[Available data]

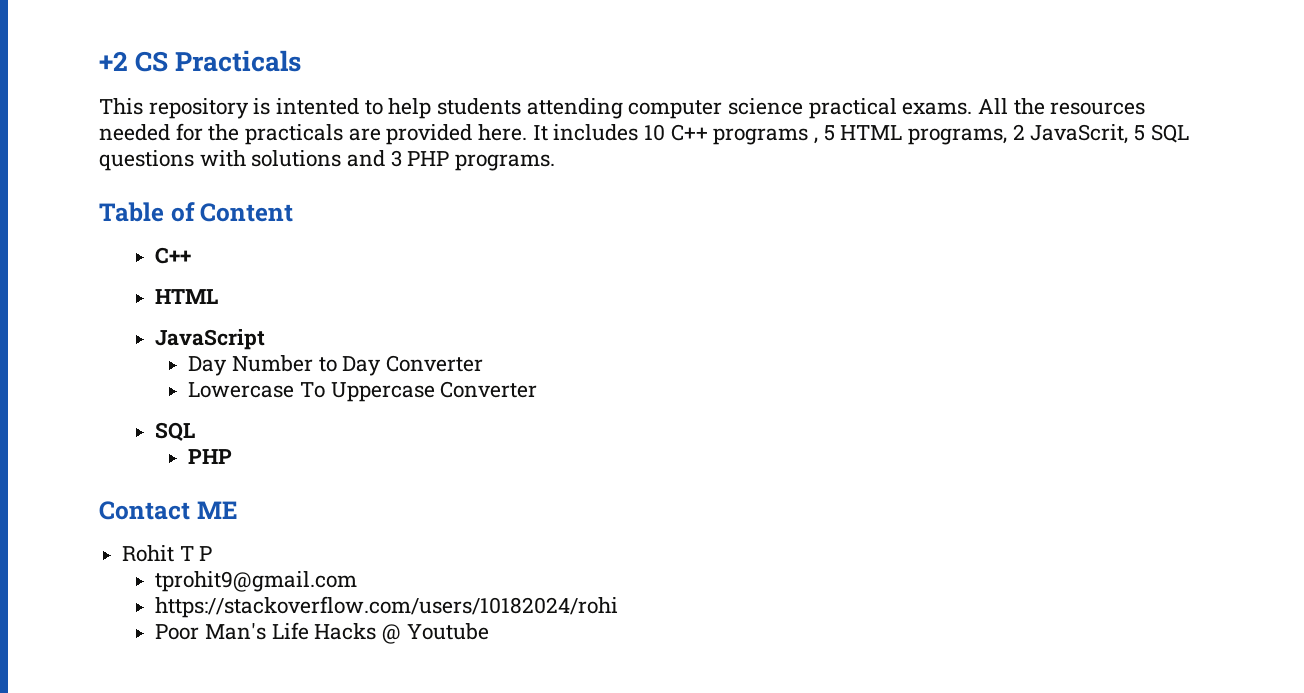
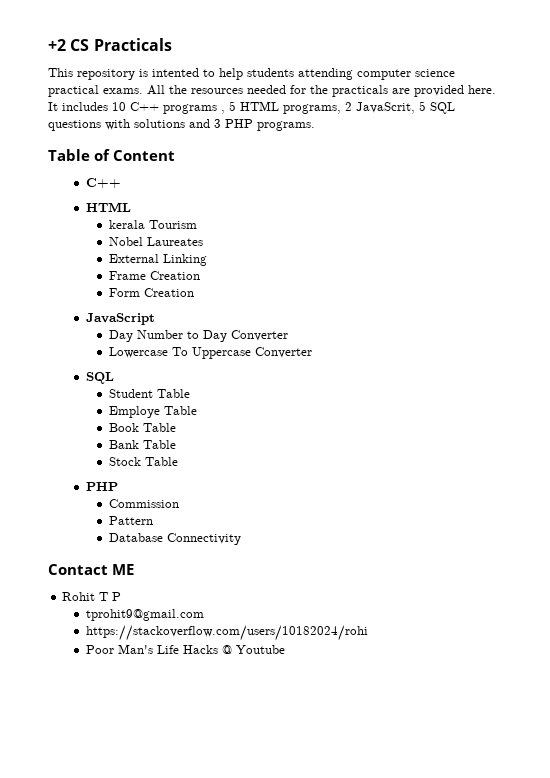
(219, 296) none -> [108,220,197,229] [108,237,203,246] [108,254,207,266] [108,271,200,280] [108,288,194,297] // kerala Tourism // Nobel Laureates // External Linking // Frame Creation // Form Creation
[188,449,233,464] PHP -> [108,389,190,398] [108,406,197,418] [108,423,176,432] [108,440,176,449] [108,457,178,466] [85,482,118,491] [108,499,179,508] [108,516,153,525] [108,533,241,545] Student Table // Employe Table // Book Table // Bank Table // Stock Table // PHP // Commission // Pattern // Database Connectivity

[/Available data]
[Available data]

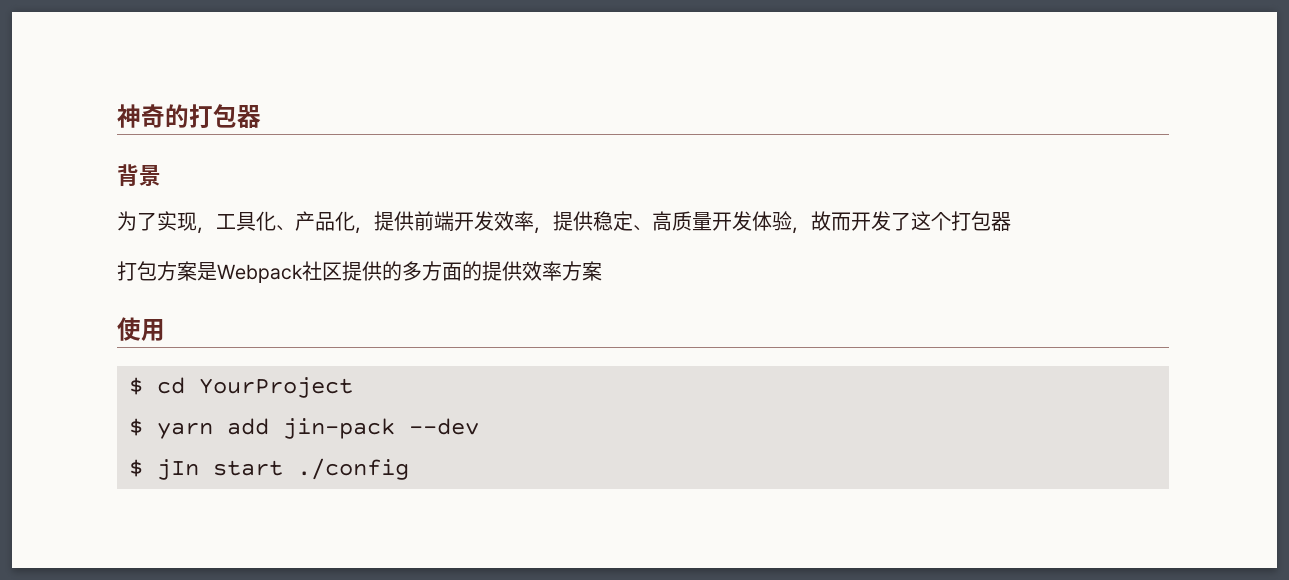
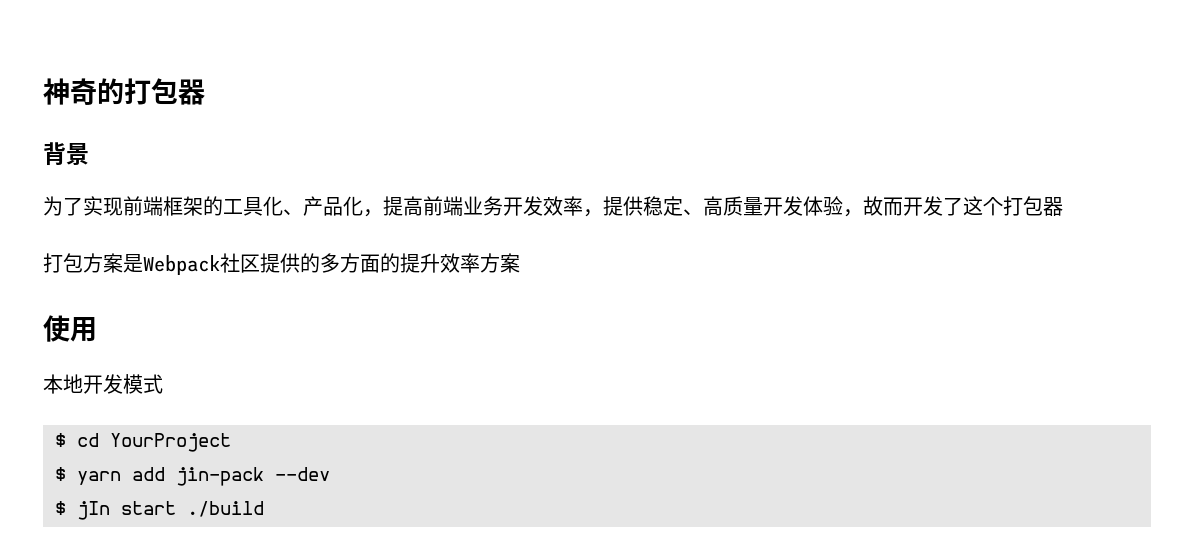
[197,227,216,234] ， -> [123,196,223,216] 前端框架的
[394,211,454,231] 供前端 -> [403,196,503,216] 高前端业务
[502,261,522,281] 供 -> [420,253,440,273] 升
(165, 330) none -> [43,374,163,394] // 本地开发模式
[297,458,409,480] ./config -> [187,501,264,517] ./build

[/Available data]
[Available data]

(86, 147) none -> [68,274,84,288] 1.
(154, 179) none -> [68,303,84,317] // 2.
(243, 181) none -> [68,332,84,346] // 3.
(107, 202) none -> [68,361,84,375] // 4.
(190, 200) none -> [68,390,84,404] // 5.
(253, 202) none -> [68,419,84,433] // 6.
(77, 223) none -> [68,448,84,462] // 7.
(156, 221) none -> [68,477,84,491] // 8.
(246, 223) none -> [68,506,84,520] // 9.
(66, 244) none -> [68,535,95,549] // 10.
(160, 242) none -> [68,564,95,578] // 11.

[/Available data]

Using the entries above, return exactly the lines from the line with "[394,211,454,231] 供前端 ->" to the line with "[297,458,409,480] ./config ->", counting both of those lines.

■ **Exercise answer**
[394,211,454,231] 供前端 -> [403,196,503,216] 高前端业务
[502,261,522,281] 供 -> [420,253,440,273] 升
(165, 330) none -> [43,374,163,394] // 本地开发模式
[297,458,409,480] ./config -> [187,501,264,517] ./build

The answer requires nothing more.